This is a bit of a fringe issue (outside online banking at least), but in this blog post I’ll try to list a few of my issues with running an API service that uses SSL client certificates to authenticate its users (‘client applications’ to be more specific).
In my case the client certificates were already in place, so using them kinda made sense (but looking back, using API keys instead of client certificates would’ve saved me a bit of headache).
If you’re thinking about using client certificate based authentication for one of your projects, maybe I’ll be able to convince you otherwise.

But let’s start:

Finding help

You’re gonna feel pretty much alone with your problems. Most tools and frameworks (read: at least the ones I’ve used) seem to support client certs, but I’ve found it hard to find much help on internet forums or stackoverflow.

Bug hunting

It is quite hard to pin down and fix certificate issues. You’ve basically doubled the problem surface of just using server-side certificates (Missing root certificates, incomplete certificate chain, clients set to the wrong system date, …).

Client certificate validation errors are often cryptic (no pun intended). Tell me, what’s wrong here for example:

curl: (35) error:14094410:SSL routines:SSL3_READ_BYTES:sslv3 alert handshake failure

Ok great, the handshake failed. But why did it fail, I ask?

And your server probably doesn’t even see the failed request(s) (and is therefore unable to handle them with nice and clean error messages) (unless you configured client certificates to be optional and handle things in your application).

Certificate renewal

Another issue is that your client certificates will expire eventually. And while the same is true for server certificates, exchanging one certificate on hardware you control is child’s play compared to doing the same on countless client devices (oh, and make sure your renewal process is safe).

If a client is offline for longer periods of time, it might end up missing its designated renewal window.

Reverse proxies

Let’s assume your app exceeds expectations and you want to set up a load balancing reverse proxy. You’ll probably want to have your load balancer to do the SSL termination for you.

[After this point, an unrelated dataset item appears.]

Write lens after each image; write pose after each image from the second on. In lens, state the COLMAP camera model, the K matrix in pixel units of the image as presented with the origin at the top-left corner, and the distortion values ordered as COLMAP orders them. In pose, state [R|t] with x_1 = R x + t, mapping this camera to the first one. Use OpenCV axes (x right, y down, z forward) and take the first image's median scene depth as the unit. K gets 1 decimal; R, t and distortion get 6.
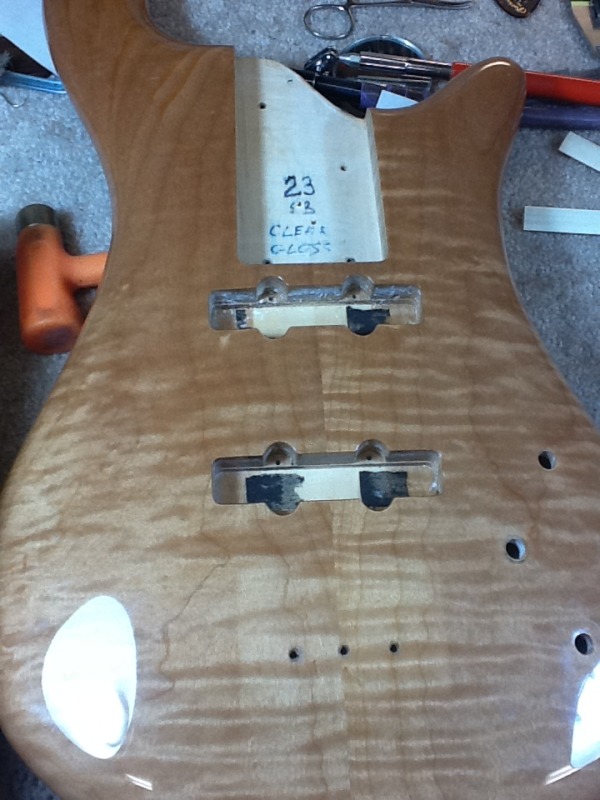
lens RADIAL K [[953.9, 0, 283.8], [0, 953.9, 400.3], [0, 0, 1]] dist [-0.004768, -0.037525]
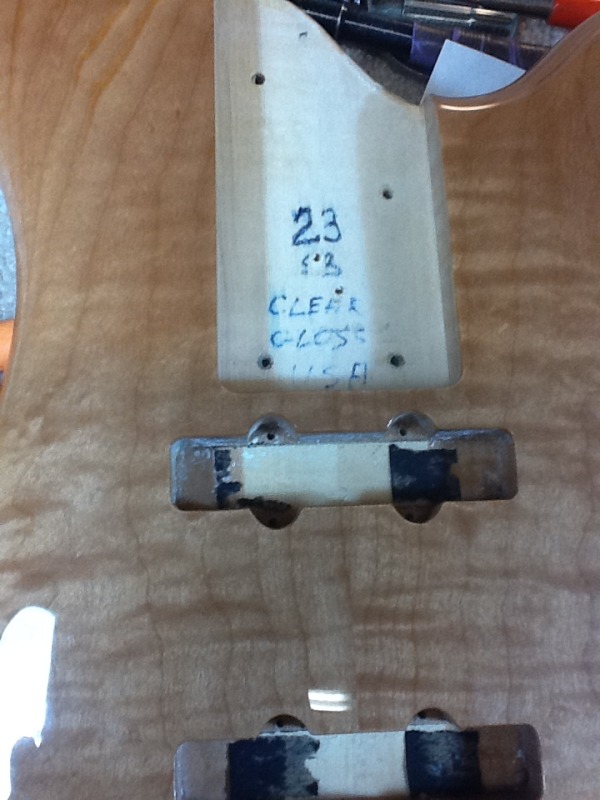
lens RADIAL K [[953.9, 0, 283.8], [0, 953.9, 400.3], [0, 0, 1]] dist [-0.004768, -0.037525]
pose [[0.999755, 0.012859, 0.018009, -0.016490], [-0.016208, 0.979594, 0.200332, -0.255948], [-0.015065, -0.200574, 0.979563, 0.389787]]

That means your app will no longer deal with client certifiates on itself but has to trust some custom request headers set by the load balancer. If you’re not careful, malicious clients could inject these headers (even if you’ve configured your reverse proxy properly, there’s a chance you (or whoever gets your job in the future) will forget about that little detail when migrating your infrastructure in the future.

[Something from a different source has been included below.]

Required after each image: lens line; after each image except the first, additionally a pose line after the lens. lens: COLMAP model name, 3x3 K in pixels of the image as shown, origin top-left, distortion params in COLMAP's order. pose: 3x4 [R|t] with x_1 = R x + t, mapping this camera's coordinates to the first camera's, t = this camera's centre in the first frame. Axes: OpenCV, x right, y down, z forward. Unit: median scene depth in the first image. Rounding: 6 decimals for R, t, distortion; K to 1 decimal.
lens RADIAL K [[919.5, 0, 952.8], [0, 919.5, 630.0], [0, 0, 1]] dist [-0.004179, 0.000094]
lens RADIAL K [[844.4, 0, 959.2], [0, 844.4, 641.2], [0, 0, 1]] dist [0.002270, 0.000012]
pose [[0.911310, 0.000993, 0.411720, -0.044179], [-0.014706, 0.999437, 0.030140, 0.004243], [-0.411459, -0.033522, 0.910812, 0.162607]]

And you better make sure there’s no way to get around the load balancer and access the app server directly (or they could possible inject these ‘trusted’ headers).

I should probably mention that there are special proxying protocols like [Apache’s AJP][ajp] that support passing on client certificate information transparently, but fall short when it comes to other features (AJP for example lacks support for websockets).

The same is true for CDNs and any other software or service you want to plug between your application and its users. Your whole stack needs to support (and be properly configured for) client certificates.

Just use API keys

Yes, client certificates are harder to sniff (it’s pretty much impossible to impersonate a client without their private key), but as soon as you use SSL (I’m talking about plain, server-side certificates here), sniffing the passwords or API keys is not a real issue anyway.

There are a few other minor advantages of client certificates (you could use smartcards, implement stateless servers or - in my case - reuse existing infrastructure), but these are rarely ever worth the extra time and effort.

So (unless you know what you’re doing), just use plain old API keys.